A stitch in time saves nine, work towards getting out NOW. If it comes to asking the kids for help, then do so. Give them a chance to help, it would save them from more worry later.


----------



## tripad (Apr 18, 2014)

Doobie

It does gets worse . That push was a first n boundaries are tested . The next time will escalate . He already head butt your friend . Next is you . 

I think most who commented spoke from experience .


----------



## WandaJ (Aug 5, 2014)

Doobie, sharing with your kids what's going on in your life - in a mature, not whiny way is not a burden to them. Sometimes we all need helping hand. Look how happy you were over there with them. Are you willing to give this up?

And I do not see any reason for you to wait three months. what is the goal? What do you expect will happen that will make him a wondrful husband all of the sudden?


----------



## doobie (Apr 15, 2014)

This is the beginning of the third calendar month since I agreed to give it 3 more months to give him a chance to turn things around. He brought this up himself a few days ago (Saturday) and said he's not willing to live like this indefinitely and I agreed with him but declined to talk about it at that time because he'd drunk nearly a whole bottle of whisky. When he drinks I lock my bedroom door at night - this does annoy him (he says it's insulting to him), but I feel safer that way. When we discussed it the next day when he was sober, he dod accuse me of not joining in wholeheartedly with trying to repair the relationship but I really don't see what I could have done other than pretend that everything's hunky dory and pretend to have feelings that I don't have. I just can't be false in that way - I have no feelings for him any more other than I pity him and I'm a bit scared of him. 

Anyway, the next day I called at my friend's house to telll her that we'd discussed it (she was urging me to discuss it now rather than wait til the end of the 3 months so that I can start this month looking for somewhere to live). When I arrived home, I was questioned about where I'd been and who I'd seen and who I'd talked to. Then, this morning my friend called because she'd found an apartment for me to look at. I just said I was going out for an hour which put a pretty pissed off look on his face. I went to see the apartment, it's not great, but it's affordable and will suit me fine for now so I'm considering it.

> [Material shown]:
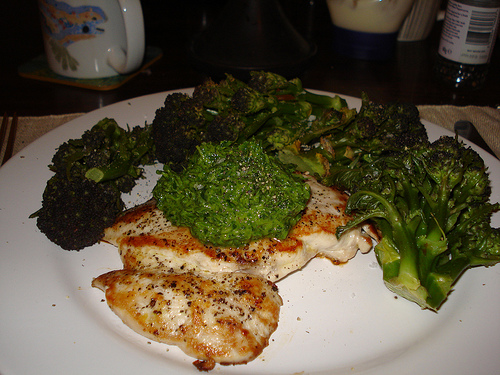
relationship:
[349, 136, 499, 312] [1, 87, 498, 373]
broccoli on a plate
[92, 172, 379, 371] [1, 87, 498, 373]
chicken on a plate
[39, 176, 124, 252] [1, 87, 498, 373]
broccoli on a plate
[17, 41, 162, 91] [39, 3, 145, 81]
coaster under a mug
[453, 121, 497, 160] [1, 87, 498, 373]
knife beside a plate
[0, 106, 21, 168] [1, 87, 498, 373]
fork beside a plate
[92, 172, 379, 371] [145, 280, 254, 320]
meat has seasoning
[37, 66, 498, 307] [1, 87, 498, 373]
vegetable on a plate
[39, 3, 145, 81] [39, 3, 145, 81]
cup for coffee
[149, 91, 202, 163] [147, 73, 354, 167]
piece of broccoli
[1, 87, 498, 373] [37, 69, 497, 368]
plate of food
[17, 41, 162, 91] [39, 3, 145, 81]
coaster for a drink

> [What is needed]: Go on with the forum thread about leaving a difficult marriage, picking up right after its last sentence.

> [Response for this exercise]:
When I got home, my H said that when we go to pay the rent I could ask the property agent about finding somewhere for me to live and I replied that yes, that would be useful and said that I am going to see a local woman in the village tomorrow morning as she knows of so many places available to rent. He got really pissed off about that, saying that everybody in the village would know that I'm leaving him which is pretty ridiculous as everybody in the village knows about his temper (having seen it at first hand several times). It's actually a much better option for me to find somewhere through the local community in this way as most properties are not listed with agents and also, I will be able to avoid paying expensive agency fees which I really cannot afford at the moment. 

He's still really pissed off at me, blames the split on me (despite the fact that I've been begging him for the past 18 months to join in and help repair our relationship which he wasn't willing to do until 2 months ago when he pushed me and that meant it's already too late for me). We ate dinner today as we usually do, me sitting at the table eating while he sits in an armchair in the kitchen, eating his food from his lap, with headphones on, watching the TV on his laptop. As soon as I left the room to return to my office/bedroom, he took the headphones off, closed my door and I can now hear the TV blaring (I've lived in a house without a TV for so many years because I cannot stand to have the TV on and listen to all the shouting, drama, car chases and gun shots and explosions) I like peace and to listen to the birds and the sounds of nature.

I'm hopeful now that I will be out of here in a few weeks, moving into my own place and getting back to being me, rather than somebody who is jumpy and scared all the time, waiting for his temper to flare up again.


----------



## WandaJ (Aug 5, 2014)

Good luck Doobie!


----------



## lucy999 (Sep 28, 2014)

Yes, good luck, please be careful and don't discuss details with him if you can help it. He's itching for another fight. Please keep us posted.


----------



## doobie (Apr 15, 2014)

Thank you - I will use this thread to keep you posted. Because he changes his mind and mood so much, I'm not particularly looking forward to the next month though I am looking forward to getting out. I think the sight of me packing up my stuff is likely to be hard for him(though during a rational conversation yesterday, he promised to help me move and wants to stay friends). At the moment, I'm going along with that in a bid to keep things smooth while I get out.


----------



## T&T (Nov 16, 2012)

Best of luck doobie. Be very careful!


----------



## mslyn (Aug 14, 2015)

I'm so sorry that you're going through this. I think that you're smart to leave this marriage. The fact that he called you so many foul names is a pretty bad sign. Then he headbutted your friend!? He then proceeded to push you. All of this was because he wanted to control you and not allow you to go out with friends, without him. 

On top of these very serious and dangerous problems, you are not at all satisfied sexually.
_Posted via Mobile Device_


----------



## TheCuriousWife (Jan 28, 2013)

Doobie you know the answer!

Your husband is a douche bag, and you should have left him a LONG time ago. He has so many problems, I can't believe you've put up with him for so long. Seriously this is no surprise, and just another tick on the "red flag" list.

We love you girl! Stand up for yourself, and get away from that terrible man. You deserve so much more than that!

PS. Glad to see you back.


----------



## TheCuriousWife (Jan 28, 2013)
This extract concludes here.